Radke S, Roelofs K, de Bruijn ER. Psychol. Sci. 2013; 24(8): 1573-1578.

Affiliation

1Donders Institute for Brain, Cognition and Behaviour, Radboud University Nijmegen.

Copyright

(Copyright © 2013, Association for Psychological Science, Publisher John Wiley and Sons)

DOI

10.1177/0956797612472682

PMID

23737083

Abstract

Oxytocin attenuates responses to stress and threat (e.g., by fostering social approach in animals), but direct investigations of whether the hormone also facilitates approach-related social behaviors in humans are lacking. To assess approach-avoidance tendencies, we had participants respond to images of happy and angry faces with direct or averted gaze by either pulling a joystick toward themselves (approach) or pushing it away from themselves (avoidance). When given a placebo, participants' action tendencies were typical, with happy faces eliciting approach responses and angry faces eliciting avoidance responses.
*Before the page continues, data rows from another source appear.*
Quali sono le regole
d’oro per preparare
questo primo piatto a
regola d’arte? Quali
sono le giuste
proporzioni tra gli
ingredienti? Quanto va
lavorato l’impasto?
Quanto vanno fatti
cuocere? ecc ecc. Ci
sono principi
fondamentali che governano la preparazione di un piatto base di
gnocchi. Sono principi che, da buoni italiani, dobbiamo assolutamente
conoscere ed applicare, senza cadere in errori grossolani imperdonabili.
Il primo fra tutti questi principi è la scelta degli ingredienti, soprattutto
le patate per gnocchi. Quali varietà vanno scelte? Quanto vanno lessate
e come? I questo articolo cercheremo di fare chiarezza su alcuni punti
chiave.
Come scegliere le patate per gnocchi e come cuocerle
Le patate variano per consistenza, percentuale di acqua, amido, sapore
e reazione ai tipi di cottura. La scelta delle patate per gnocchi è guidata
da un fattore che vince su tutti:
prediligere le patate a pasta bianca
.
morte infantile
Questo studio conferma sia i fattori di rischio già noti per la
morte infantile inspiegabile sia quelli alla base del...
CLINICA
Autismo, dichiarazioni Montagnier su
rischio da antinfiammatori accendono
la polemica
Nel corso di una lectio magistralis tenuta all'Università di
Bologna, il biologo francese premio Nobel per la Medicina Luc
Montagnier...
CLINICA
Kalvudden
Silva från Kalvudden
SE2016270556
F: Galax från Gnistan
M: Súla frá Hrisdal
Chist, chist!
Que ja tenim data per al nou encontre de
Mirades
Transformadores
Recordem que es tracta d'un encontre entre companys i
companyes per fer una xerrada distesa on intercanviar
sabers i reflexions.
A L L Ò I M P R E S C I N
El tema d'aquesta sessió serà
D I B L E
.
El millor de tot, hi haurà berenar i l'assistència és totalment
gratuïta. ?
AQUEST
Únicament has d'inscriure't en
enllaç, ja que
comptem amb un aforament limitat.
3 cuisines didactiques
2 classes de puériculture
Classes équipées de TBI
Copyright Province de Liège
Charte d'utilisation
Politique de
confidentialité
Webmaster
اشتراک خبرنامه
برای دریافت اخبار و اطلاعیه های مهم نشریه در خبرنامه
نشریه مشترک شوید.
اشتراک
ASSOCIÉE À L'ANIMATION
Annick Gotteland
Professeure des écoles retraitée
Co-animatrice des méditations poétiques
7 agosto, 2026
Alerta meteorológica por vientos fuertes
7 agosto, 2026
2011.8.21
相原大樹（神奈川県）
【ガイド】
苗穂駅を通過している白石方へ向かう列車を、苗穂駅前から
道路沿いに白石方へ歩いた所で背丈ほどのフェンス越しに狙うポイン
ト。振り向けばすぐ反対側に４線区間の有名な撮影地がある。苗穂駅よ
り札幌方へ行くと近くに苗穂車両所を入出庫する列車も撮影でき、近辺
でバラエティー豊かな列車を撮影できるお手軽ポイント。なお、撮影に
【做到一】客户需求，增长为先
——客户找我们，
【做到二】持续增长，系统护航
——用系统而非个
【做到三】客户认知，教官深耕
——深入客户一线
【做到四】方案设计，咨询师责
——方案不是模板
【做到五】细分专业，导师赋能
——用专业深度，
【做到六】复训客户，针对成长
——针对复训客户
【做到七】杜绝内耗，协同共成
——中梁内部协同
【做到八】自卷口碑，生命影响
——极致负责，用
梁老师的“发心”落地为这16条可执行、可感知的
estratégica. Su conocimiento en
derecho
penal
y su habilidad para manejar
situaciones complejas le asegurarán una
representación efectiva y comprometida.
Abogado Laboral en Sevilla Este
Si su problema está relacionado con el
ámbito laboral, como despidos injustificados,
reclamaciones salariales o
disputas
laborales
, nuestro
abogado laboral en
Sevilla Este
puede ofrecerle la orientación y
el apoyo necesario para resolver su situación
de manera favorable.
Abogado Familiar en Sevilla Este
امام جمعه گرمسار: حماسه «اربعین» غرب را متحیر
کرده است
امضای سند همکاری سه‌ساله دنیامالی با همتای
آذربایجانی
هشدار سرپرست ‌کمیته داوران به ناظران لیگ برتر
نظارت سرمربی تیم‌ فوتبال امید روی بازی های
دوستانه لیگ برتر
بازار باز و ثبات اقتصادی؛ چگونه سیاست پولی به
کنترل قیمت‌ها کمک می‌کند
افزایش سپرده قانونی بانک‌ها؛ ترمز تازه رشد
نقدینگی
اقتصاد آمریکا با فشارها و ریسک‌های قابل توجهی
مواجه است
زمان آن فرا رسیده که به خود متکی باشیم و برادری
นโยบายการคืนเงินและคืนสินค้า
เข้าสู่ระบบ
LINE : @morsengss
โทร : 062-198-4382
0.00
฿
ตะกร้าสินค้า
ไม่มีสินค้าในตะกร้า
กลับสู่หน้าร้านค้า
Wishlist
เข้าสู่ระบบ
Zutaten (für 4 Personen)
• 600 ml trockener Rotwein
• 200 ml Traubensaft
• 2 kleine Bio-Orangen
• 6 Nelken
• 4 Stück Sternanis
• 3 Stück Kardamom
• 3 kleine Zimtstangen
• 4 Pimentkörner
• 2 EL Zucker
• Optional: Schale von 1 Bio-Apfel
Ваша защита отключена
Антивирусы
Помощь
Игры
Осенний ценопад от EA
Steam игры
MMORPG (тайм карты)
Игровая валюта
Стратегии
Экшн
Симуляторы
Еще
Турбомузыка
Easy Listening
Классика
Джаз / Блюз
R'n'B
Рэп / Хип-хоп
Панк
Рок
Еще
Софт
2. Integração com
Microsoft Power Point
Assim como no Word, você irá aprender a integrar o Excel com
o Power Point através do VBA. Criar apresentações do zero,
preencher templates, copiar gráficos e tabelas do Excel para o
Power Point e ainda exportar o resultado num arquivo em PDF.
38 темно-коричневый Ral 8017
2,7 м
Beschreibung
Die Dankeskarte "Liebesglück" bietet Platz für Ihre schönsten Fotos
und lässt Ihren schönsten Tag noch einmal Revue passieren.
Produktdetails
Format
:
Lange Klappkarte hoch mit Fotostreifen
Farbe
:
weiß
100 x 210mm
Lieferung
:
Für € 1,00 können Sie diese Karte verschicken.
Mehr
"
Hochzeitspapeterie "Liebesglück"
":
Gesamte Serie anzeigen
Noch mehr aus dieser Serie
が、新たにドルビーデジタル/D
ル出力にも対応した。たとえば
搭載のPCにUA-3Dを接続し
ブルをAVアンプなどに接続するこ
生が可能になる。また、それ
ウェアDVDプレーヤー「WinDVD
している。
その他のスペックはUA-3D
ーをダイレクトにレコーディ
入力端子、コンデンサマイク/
However, 24 IU of oxytocin moderated these tendencies, with the inclination to approach angry faces with direct gaze being negatively related to social anxiety. The results demonstrate that oxytocin facilitates approach in humans in response to social threat, which verifies its anxiolytic potential. Moreover, they underscore the moderating role of dispositional factors reported in endocrine research and their therapeutic implications.